How can I get this information in one database? Thank you!
Assume your input dataset is called tick_data, and that it is sorted by both date and time_during_the_day. Then here's what I got:
%LET n = 50; /* Calculate V - the breakpoint size */ PROC SUMMARY DATA=tick_data; BY date; OUTPUT OUT = temp_1 SUM (volume_traded)= volume_traded_agg; RUN; DATA temp_2 ; SET temp_1; V = volume_traded_agg / &n; RUN; /* Merge it into original dataset so that it is available */ DATA temp_3; MERGE tick_data temp_2; BY date; RUN; /* Final walk through tick data to output at breakpoints */ DATA results /* Comment out the KEEP to see what is happening under the hood */ (KEEP=date time_during_the_day price volume_traded) ; SET temp_3; /* The IF FIRST will not work without the BY below */ BY date; /* Stateful counters */ RETAIN volume_cumulative breakpoint_next breakpoint_counter ; /* Reset stateful counters at the beginning of each day */ IF (FIRST.date) THEN DO; volume_cumulative = 0; breakpoint_next = V; breakpoint_counter = 0; END; /* Breakpoint test */ volume_cumulative = volume_cumulative + volume_traded; IF (breakpoint_counter <= &n AND volume_cumulative >= breakpoint_next) THEN DO; OUTPUT; breakpoint_next = breakpoint_next + V; breakpoint_counter = breakpoint_counter + 1; END; RUN;
The key SAS language feature to keep in mind for the future is the use of BY, FIRST, and RETAIN together. This enables stateful walks through data like this one. Conditional OUTPUT also figures here.
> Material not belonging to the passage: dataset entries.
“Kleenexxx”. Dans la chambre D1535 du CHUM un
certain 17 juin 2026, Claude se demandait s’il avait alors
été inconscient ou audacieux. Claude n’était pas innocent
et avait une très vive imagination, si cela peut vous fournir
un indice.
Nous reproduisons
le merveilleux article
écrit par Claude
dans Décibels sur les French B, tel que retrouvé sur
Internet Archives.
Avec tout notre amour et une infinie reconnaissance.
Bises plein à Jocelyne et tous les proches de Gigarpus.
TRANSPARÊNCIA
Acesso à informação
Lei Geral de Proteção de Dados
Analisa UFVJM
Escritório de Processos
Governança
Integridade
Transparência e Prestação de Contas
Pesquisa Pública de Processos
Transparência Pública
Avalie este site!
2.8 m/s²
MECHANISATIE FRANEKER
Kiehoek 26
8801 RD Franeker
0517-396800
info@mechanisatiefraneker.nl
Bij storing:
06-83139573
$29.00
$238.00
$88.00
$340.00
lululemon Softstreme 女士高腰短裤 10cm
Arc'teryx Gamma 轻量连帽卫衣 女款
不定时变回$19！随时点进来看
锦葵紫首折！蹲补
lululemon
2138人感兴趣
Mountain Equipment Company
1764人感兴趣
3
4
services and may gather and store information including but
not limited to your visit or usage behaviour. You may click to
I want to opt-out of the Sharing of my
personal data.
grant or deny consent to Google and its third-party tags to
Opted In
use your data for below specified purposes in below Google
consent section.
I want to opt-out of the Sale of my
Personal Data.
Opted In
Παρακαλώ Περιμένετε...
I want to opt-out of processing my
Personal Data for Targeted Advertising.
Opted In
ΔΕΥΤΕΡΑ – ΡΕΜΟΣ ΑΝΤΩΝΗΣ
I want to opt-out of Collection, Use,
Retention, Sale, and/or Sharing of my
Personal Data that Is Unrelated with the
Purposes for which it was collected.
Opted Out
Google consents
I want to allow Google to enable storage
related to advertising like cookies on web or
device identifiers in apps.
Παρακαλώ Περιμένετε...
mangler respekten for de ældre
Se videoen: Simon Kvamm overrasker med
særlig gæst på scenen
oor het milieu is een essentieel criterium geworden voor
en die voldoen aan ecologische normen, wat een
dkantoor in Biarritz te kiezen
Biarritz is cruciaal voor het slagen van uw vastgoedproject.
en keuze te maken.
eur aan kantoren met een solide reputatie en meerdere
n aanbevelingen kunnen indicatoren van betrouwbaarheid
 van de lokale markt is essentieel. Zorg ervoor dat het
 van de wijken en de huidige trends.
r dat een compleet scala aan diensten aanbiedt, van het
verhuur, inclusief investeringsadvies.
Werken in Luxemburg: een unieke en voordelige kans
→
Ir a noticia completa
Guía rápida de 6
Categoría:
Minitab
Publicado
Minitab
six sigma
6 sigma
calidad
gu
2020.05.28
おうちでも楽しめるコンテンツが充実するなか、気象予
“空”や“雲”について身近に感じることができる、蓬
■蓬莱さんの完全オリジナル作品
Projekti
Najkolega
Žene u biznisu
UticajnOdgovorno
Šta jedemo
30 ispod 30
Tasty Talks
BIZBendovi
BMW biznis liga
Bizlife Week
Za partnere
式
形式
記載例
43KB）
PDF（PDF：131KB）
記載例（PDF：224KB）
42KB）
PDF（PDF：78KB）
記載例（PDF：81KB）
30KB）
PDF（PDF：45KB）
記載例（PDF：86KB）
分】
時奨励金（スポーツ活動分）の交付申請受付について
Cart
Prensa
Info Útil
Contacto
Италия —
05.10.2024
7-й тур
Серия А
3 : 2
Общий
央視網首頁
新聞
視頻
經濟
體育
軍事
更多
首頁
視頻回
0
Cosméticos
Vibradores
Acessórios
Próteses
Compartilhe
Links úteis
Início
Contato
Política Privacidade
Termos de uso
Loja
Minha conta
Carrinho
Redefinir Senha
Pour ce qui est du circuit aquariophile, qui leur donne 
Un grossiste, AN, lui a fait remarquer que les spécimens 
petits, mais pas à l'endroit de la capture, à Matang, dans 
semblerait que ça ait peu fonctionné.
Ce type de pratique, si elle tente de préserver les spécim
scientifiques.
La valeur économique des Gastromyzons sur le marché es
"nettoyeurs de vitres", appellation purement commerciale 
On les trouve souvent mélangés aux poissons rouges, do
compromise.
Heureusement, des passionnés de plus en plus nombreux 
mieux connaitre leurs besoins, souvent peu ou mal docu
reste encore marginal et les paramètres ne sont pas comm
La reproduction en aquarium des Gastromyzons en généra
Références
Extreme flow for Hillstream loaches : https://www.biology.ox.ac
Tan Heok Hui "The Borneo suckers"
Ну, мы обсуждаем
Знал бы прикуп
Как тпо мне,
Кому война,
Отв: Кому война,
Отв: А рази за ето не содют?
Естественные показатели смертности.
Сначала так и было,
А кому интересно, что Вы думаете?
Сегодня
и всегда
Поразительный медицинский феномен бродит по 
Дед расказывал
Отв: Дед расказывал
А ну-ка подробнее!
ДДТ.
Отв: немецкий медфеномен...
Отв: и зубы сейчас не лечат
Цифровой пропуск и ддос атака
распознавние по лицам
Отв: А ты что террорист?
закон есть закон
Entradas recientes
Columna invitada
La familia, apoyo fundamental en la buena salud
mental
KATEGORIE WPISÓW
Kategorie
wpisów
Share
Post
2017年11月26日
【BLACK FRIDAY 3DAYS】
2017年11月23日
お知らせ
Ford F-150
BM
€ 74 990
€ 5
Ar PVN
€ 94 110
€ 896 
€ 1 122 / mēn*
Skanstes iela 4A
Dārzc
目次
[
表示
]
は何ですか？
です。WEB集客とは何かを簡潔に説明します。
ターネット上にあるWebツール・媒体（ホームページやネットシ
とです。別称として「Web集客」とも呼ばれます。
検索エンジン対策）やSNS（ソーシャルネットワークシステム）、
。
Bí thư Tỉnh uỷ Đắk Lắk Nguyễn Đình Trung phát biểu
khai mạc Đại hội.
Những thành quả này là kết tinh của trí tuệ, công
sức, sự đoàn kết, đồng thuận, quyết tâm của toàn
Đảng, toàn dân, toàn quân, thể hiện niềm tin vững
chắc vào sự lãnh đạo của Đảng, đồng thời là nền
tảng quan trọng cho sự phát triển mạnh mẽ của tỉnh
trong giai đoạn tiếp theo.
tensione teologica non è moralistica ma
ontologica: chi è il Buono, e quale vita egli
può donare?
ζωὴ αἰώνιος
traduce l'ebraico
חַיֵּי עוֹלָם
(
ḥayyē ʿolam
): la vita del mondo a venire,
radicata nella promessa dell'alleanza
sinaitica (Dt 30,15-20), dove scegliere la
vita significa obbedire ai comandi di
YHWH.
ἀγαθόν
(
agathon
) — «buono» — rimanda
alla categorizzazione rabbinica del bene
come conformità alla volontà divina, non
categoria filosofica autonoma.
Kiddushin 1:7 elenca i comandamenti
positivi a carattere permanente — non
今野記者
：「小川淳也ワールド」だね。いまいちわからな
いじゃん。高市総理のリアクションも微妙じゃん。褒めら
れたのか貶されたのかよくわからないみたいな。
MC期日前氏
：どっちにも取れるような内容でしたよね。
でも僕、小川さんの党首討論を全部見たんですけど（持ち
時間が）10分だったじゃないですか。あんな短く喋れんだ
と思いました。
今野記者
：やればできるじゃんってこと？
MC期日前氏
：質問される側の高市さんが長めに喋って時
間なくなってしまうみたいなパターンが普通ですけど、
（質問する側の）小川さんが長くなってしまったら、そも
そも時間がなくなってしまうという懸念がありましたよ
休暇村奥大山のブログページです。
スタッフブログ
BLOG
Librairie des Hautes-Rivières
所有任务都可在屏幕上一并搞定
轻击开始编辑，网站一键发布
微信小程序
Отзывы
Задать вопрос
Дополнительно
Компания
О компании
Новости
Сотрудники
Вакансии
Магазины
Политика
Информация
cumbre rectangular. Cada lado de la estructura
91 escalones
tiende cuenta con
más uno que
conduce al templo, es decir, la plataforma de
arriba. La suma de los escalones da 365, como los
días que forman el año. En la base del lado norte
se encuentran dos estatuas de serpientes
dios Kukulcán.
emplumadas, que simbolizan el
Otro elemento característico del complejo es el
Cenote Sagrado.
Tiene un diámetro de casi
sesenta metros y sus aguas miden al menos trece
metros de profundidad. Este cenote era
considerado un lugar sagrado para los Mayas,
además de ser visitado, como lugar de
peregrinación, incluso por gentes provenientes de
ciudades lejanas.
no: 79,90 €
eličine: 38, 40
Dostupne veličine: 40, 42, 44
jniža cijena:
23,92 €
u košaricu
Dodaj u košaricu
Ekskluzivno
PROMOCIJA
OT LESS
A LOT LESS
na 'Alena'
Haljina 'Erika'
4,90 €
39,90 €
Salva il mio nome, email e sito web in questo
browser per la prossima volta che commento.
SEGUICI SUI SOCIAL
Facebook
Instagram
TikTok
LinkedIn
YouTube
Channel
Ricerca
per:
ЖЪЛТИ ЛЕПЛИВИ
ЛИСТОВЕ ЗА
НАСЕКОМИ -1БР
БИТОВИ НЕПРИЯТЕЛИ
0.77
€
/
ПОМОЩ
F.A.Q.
Note that whenever you use BY <var>, the dataset must be sorted on a key that includes <var>. In the case of tick_data and all intermediate temporary tables, it is.
Additional: Alternative V
In order to make V equal the (average total daily volume / n), replace the matching code block above with this one:
. . . . . . /* Calculate V - the breakpoint size */ PROC SUMMARY DATA=tick_data; BY date; OUTPUT OUT = temp_1 SUM (volume_traded)= volume_traded_agg; RUN; PROC SUMMARY DATA = temp_1 OUTPUT OUT = temp_1a MEAN (volume_traded_agg) =; RUN; DATA temp_2 ; SET temp_1a; V = volume_traded_agg / &n; RUN; /* Merge it into original dataset so that it is available */ DATA temp_3 . . . . . . . . . . . .
Basically you just insert a second PROC SUMMARY to take the mean of the sums. Notice how there is no BY statement because we're averaging over the whole set, not by any groupings or buckets. Also notice the MEAN (...) = without a name after the =. That will make the output variable have the same name as the input variable.